Autophagy is essential in the maintenance of metabolic equilibrium, the elimination of harmful general resistance, and the prevention of stress-evoked damage (Lahiri et al., 2019; Levine and Kroemer, 2008). Autophagy is the process of autophagosome formation, double-membraned vesicles that contain cellular wastes, and subsequent fusion with lysosomes, and degradation (Tanida, 2011). Autophagy is the major control mechanism of energy, protein quality, and cellular aging (He, 2022; Salminen and Kaarniranta, 2009). Autophagy is regulated by a mechanism in which the AMPK-mTOR mechanisms regulate autophagic flux based on cellular energy state (Kim et al., 2013). Autophagy is recruited upon starvation or stress to allow the cellular degradation of non-essential cellular components to deliver necessary biomedicals (Chen et al., 2019; Chun and Kim, 2018; He, 2022). Autophagy also plays a role in response to inflammation and mitochondrial control through mitochondria, which involves the recruitment and degradation of non-functioning mitochondria (Glick et al., 2010; Li et al., 2022). Because autophagy is at the heart of cellular survival, disturbance of autophagy results in many disease states and thus represents the best drug target to restore homeostasis and prevent disease (Gómez-Virgilio et al., 2022; Kocak et al., 2021).
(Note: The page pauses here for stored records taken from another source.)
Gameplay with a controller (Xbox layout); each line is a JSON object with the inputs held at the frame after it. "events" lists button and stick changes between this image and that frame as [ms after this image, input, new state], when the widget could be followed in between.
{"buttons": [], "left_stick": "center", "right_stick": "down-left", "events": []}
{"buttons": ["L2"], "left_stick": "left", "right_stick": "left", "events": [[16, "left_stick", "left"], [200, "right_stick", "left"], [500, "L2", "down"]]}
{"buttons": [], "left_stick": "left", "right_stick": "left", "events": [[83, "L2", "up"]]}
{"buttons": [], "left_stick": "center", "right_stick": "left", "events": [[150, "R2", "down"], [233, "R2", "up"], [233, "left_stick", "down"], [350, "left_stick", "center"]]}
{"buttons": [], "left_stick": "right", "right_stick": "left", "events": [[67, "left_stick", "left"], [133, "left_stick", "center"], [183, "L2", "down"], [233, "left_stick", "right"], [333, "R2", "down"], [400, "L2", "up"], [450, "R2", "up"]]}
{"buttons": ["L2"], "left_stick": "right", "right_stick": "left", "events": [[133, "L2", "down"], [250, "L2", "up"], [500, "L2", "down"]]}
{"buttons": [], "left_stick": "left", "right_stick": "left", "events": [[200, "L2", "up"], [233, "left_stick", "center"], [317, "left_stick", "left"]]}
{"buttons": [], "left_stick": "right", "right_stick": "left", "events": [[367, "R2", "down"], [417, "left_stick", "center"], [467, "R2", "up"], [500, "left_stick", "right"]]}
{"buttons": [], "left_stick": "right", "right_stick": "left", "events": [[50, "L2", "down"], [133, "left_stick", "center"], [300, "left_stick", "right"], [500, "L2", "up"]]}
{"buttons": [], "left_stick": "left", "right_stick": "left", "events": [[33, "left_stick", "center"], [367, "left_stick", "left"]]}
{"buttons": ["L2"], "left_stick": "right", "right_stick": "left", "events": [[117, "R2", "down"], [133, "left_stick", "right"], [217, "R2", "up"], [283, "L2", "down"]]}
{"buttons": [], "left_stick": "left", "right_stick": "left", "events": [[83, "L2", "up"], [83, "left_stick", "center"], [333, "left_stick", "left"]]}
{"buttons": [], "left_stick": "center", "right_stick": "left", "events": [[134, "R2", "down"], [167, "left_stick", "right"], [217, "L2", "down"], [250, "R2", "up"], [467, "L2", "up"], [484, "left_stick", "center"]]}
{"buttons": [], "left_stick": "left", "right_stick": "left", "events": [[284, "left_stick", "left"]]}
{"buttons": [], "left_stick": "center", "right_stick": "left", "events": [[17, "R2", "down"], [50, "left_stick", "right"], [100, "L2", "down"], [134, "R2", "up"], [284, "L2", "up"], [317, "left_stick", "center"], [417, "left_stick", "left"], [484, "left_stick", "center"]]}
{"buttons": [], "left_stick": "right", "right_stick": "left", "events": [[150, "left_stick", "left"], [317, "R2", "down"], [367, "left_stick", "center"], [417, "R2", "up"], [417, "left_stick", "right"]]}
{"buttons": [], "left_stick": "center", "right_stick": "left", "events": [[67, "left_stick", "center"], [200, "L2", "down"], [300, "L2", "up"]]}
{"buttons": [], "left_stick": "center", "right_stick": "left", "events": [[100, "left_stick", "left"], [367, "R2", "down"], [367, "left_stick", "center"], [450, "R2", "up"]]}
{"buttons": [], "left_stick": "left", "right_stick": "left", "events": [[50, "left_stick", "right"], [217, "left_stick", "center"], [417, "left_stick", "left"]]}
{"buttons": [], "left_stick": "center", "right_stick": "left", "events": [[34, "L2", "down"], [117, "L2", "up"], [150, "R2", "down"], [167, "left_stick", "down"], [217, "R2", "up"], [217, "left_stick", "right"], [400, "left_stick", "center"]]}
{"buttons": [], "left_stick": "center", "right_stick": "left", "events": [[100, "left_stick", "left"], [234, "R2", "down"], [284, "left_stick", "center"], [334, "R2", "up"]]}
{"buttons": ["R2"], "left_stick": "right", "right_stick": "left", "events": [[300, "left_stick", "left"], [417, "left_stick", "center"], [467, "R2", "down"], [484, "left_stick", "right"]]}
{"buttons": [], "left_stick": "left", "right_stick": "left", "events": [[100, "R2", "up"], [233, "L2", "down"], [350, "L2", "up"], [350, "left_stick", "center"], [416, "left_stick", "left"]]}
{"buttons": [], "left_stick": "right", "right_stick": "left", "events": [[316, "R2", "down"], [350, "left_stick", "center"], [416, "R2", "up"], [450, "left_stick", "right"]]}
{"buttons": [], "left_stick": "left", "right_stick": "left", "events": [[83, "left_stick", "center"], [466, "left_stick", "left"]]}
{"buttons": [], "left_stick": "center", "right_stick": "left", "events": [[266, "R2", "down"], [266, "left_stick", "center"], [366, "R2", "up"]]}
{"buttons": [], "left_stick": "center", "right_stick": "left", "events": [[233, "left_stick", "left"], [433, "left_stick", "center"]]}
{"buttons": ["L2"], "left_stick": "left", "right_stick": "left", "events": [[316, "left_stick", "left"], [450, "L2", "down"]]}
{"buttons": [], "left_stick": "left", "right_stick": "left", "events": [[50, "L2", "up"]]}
Neuropeptide Y (NPY) is a 36-amino acid peptide produced by the central nervous system (CNS) and expressed in certain CNS areas related to cognition, such as the hippocampus and cortex (Larhammar, 1996; Shapovalova et al., 2024). NPY is involved in numerous physiological functions, including feeding, the stress response, and neuronal survival (Reichmann and Holzer, 2015). Due to its versatile mechanism of action, NPY presents a suitable treatment option for the complex pathology of AD. Currently, NPY is a leading regulator of autophagy in neurodegenerative diseases, including AD (Shapovalova et al., 2024). NPY regulates key signaling pathways, such as the AMPK-mTOR pathway, to enhance autophagic flux and cellular clearance (Ahmad et al., 2025; Oh et al., 2016). NPY-activated AMPK inhibits mTOR, a critical repressor of autophagy, thereby boosting autophagosome expression and lysosomal degradation pathways (Oh et al., 2016). This activity removes toxic protein aggregates, alleviating neuronal stress and neurotoxicity in AD, in addition to enhancing autophagy. NPY indirectly supports neuronal integrity by regulating mitochondrial health (Sousa et al., 2023). Since mitochondria are both a source and a target of oxidative stress in AD, maintaining their health is a top priority for neuroprotection (Misrani et al., 2021). NPY initiates mitophagy, the selective autophagic degradation of dysfunctional mitochondria, thereby addressing energy deficits and reducing the ROS burden. Additionally, NPY has anti-inflammatory effects by inhibiting the activation of microglia and reducing the levels of pro-inflammatory cytokines TNF-α and IL-1β, creating a neuroprotective environment against chronic neuroinflammation (Carniglia et al., 2017; Li et al., 2019). The NPY-autophagy interaction in AD is a crucial therapeutic target. NPY may halt the progression of protein aggregates, preserve mitochondrial function, and counteract neuroinflammatory responses by enhancing autophagic efficiency (Duarte-Neves et al., 2016). Given these multi-parametric benefits, NPY-based therapies, including targeted delivery methods and receptor-selective agonists, should be explored to advance AD treatment and slow disease progression (Spencer et al., 2016). Because of its diverse mechanisms, NPY represents a promising multi-target approach for managing AD. Table 1 summarizes how NPY counteracts major pathological hallmarks of AD.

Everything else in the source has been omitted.